PAGE EXTRACT —
════════════════

In this paper, the researchers further studied the distribution of important information between different languages through visual analysis. It can be found that the distribution of important information in the English language is relatively high, and the distribution of important information in other languages is relatively scattered. This is an important reason why language tags can improve model performance.
NoisyTune: A Little Noise Can Help You Finetune Pretrained Language Models Better
Effectively finetuning pretrained language models is critical for their success in downstream tasks. Most existing methods directly finetune PLMs with task data (Fig.6(a)). However, language models also carry the risk of overfitting the pretraining tasks and data, which enlarges gaps in downstream tasks and data. It can be difficult for existing methods to overcome these gaps to effectively adapt to downstream tasks, especially when labeled task data is very limited. In this work, the researchers proposed a simple yet effective solution to this problem by adding a little noise, named NoisyTune(Fig.6(b)), to perturb the PLM before finetuning,.

════════════════

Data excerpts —
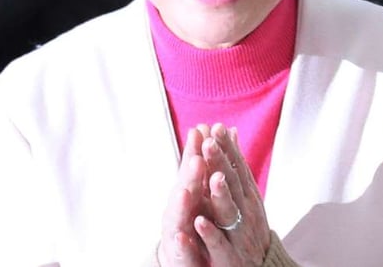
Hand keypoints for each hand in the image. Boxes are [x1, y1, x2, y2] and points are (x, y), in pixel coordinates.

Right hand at [158, 128, 209, 265]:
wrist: (181, 257)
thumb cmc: (189, 219)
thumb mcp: (196, 190)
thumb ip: (199, 163)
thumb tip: (206, 129)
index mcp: (187, 192)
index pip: (192, 168)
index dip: (196, 150)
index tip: (201, 129)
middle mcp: (178, 209)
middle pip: (184, 189)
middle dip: (190, 174)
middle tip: (197, 158)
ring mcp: (176, 231)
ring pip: (178, 217)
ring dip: (181, 204)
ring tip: (185, 192)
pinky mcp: (179, 254)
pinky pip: (180, 249)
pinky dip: (181, 243)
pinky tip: (181, 237)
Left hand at [194, 124, 270, 266]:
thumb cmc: (245, 227)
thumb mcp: (244, 195)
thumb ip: (235, 164)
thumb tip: (231, 130)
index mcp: (246, 196)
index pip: (237, 168)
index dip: (227, 149)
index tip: (217, 127)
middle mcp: (245, 212)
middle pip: (232, 184)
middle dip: (221, 164)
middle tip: (210, 142)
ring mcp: (238, 234)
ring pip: (228, 212)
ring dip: (220, 195)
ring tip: (212, 178)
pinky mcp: (228, 256)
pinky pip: (218, 244)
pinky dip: (209, 233)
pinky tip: (198, 221)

════════════════

Extract the full text on language models and NoisyTune, reproducing it word for word.

SOLUTION TO THIS EXERCISE —
In this paper, the researchers further studied the distribution of important information between different languages through visual analysis. It can be found that the distribution of important information in the English language is relatively high, and the distribution of important information in other languages is relatively scattered. This is an important reason why language tags can improve model performance.
NoisyTune: A Little Noise Can Help You Finetune Pretrained Language Models Better
Effectively finetuning pretrained language models is critical for their success in downstream tasks. Most existing methods directly finetune PLMs with task data (Fig.6(a)). However, language models also carry the risk of overfitting the pretraining tasks and data, which enlarges gaps in downstream tasks and data. It can be difficult for existing methods to overcome these gaps to effectively adapt to downstream tasks, especially when labeled task data is very limited. In this work, the researchers proposed a simple yet effective solution to this problem by adding a little noise, named NoisyTune(Fig.6(b)), to perturb the PLM before finetuning,.